Una serie di fattori ha portato a questo calo, come le nuove disposizioni di sicurezza per il rilascio dei visti dopo i tragici eventi dell’11 settembre 2001 che hanno generato all’estero la percezione che gli Stati Uniti volessero chiudere le proprie porte agli studenti internazionali; l’aumento dei costi dell’istruzione universitaria negli Stati Uniti; le accresciute capacità dei Paesi di origine di offrire un’istruzione superiore di qualità, e la competizione di altri Paesi. Secondo il rapporto Open Doors 2005, nel 2004-05 il numero degli studenti internazionali iscritti presso istituti universitari negli Stati Uniti è rimasto sostanzialmente stabile con 565.039 unità, circa l’1% in meno rispetto all’anno precedente.Un dato certamente positivo è che sempre più università italiane stipulano accordi bilaterali di cooperazione con università americane. Nel 2001, ad esempio, è stato firmato il protocollo di scambio culturale e accademico tra l’Università di Roma Tre e l’Università dell’Arkansas. Per la prima volta l’accordo di collaborazione tra le due università prevede, oltre allo scambio di studenti, professori e ricercatori, anche lo scambio di corsi e crediti e la possibilità di rilasciare congiuntamente titoli accademici.
***
- ATTIVITÀ:
#1 Nel brano sugli studenti internazionali negli Stati Uniti, quali università hanno firmato nel 2001 il protocollo di scambio culturale e accademico?
#2 Prosegui il brano sugli studenti internazionali negli Stati Uniti, riprendendo dopo la sua ultima frase.
***
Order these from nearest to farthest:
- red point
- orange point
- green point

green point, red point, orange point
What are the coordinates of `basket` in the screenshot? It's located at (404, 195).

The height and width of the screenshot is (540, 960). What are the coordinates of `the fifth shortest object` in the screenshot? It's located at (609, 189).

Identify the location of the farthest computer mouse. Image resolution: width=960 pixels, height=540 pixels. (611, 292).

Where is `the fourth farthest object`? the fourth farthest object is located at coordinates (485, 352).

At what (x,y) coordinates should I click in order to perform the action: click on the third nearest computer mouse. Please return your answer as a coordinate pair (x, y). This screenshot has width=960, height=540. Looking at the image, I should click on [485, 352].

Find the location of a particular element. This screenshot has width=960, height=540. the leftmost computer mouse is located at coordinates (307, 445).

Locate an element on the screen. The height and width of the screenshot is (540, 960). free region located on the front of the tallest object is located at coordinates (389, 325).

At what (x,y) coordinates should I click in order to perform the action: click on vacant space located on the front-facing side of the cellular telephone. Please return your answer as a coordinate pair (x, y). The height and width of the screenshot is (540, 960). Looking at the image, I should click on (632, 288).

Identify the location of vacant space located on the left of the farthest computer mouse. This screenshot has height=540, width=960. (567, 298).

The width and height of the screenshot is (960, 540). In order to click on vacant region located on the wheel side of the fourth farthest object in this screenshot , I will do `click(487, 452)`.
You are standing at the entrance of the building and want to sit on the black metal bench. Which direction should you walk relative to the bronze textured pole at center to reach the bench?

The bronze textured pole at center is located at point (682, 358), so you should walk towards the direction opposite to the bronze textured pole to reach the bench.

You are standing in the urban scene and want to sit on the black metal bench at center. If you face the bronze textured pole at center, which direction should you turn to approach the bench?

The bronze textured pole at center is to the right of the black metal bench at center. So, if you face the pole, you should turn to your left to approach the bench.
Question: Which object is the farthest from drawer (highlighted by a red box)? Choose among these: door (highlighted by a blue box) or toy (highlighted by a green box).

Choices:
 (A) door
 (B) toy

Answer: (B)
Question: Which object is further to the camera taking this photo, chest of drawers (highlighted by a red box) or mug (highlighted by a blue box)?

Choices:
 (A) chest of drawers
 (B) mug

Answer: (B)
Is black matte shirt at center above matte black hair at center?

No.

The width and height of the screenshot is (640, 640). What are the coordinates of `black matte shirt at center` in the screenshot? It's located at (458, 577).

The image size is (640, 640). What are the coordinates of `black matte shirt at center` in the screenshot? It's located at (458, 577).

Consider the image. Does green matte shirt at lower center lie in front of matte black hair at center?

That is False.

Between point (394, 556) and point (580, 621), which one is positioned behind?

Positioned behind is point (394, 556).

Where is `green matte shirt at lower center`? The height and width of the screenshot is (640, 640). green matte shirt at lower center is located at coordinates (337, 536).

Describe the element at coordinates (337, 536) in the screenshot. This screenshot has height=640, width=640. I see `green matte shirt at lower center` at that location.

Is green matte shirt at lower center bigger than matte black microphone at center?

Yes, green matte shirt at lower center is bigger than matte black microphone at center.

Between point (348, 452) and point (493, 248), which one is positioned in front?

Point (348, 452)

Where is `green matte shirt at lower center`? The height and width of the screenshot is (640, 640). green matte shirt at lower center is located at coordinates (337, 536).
***
- RISPOSTE FORNITE:
#1 L'Università di Roma Tre e l'Università dell'Arkansas.

#2
Questo accordo ha costituito un modello per altre convenzioni tra università italiane e americane. Per citare un esempio recente, nel maggio 2005, l’Università di Palermo ha stipulato con l’Università di Pittsburgh il primo accordo accademico di cooperazione per incentivare la ricerca in tutte le discipline di studio offerte dalle due università e incrementare la formazione del personale che vi lavora.Da segnalare per la sua importanza il programma di scambio di studenti con il Mit, sponsorizzato dalle Fondazioni Rocca e Tronchetti-Provera che permette a molti dottorandi italiani di fare ricerca fino a un anno e mezzo al Mit.Sempre in vista di rafforzare lo scambio culturale tra i due mondi accademici, quello italiano e quello americano, sarebbe utile incentivare borse post-dottorali, aperte a tutti, da poter usufruire per metà tempo in centri di eccellenza italiani e per l’altra metà in istituti equivalenti in America.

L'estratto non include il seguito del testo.